After all, much of defense technology relies on innovation, a seemingly endless resource on university campuses. This phenomenon is occurring nationally. It is commonplace for university advising departments to funnel its brightest students into the war machine; whether working for the CIA, the FBI, the US Military, or defense contractors. Their deceptively simple recruitment strategies attract vulnerable students seeking job security, and manipulate this need by trapping young professionals in contracts that copyright and patent their organic intellectual property, which strips them of their creative autonomy/agency before their lives have even begun.

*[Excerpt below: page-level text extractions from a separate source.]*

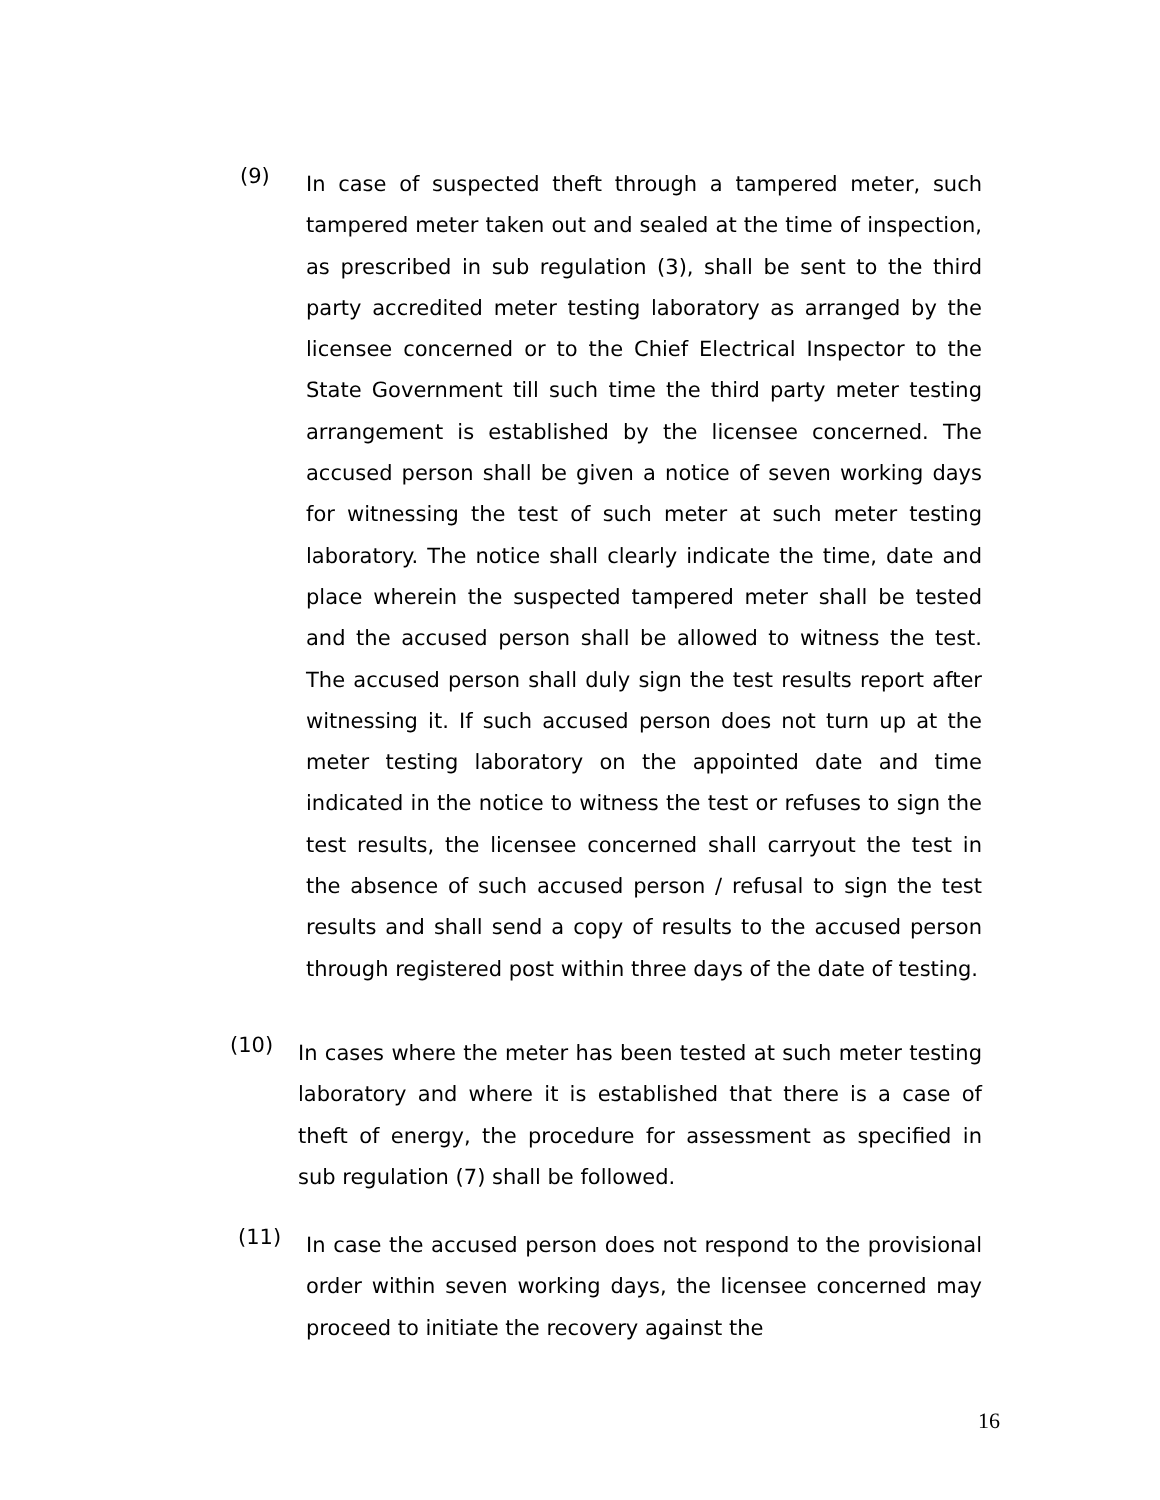(9)
In case of suspected theft through a tampered meter, such tampered meter taken out and sealed at the time of inspection, as prescribed in sub regulation (3), shall be sent to the third party accredited meter testing laboratory as arranged by the licensee concerned or to the Chief Electrical Inspector to the State Government till such time the third party meter testing arrangement is established by the licensee concerned. The accused person shall be given a notice of seven working days for witnessing the test of such meter at such meter testing laboratory. The notice shall clearly indicate the time, date and place wherein the suspected tampered meter shall be tested and the accused person shall be allowed to witness the test. The accused person shall duly sign the test results report after witnessing it. If such accused person does not turn up at the meter testing laboratory on the appointed date and time indicated in the notice to witness the test or refuses to sign the test results, the licensee concerned shall carryout the test in the absence of such accused person / refusal to sign the test results and shall send a copy of results to the accused person through registered post within three days of the date of testing.
(10)
In cases where the meter has been tested at such meter testing laboratory and where it is established that there is a case of theft of energy, the procedure for assessment as specified in sub regulation (7) shall be followed.
(11)
In case the accused person does not respond to the provisional order within seven working days, the licensee concerned may proceed to initiate the recovery against the
16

This entrapment is especially apparent at schools with robust STEM programs, such as MIT or Arizona State (ASU). An engineering student at ASU anonymously tipped the Insurgent onto the extent of power defense contractors possess in the school’s research and development projects. At ASU, engineering students have to complete a capstone research curriculum in order to earn their degrees. In doing so, many initiate internships with companies that partner with this program. It just so happens that most of the partner companies are some of the largest defense contractors in the world: Raytheon (one project), Honeywell Aerospace (twelve projects—some aerospace, some defense), Northrop Grumman (one project), and the US Air Force (one project).
According to the whistleblower, some project requirements mandate that students sign NDAs before they even really know what they are signing up for. Not only do their ideas become the property of corporations, but they may also think they are signing on to design the latest spacecraft and end up producing warheads. You may have to be a rocket scientist to qualify for a spot at Raytheon, but you certainly don’t have to be one to see the ethical dilemma these programs pose.
The crowd that gathered outside Tykeson Hall that Wednesday took essential first steps in a much larger resistance against the union of the education and military industrial complexes at the University of Oregon. Saying no to the CIA is saying no to predatory recruitment, no to cops, no to war, and no to imperialism. Our defiance, while small in scale to what we’re up against, embodies a broader decolonial and egalitarian project that works to dismantle racial capitalism and the systems that uphold it.
The University’s continued invitation to military recruiters is veiled violence. If the school really means anything by its land acknowledgements or “statements condemning racism,” then structures of state and police violence would no longer be welcome on campus.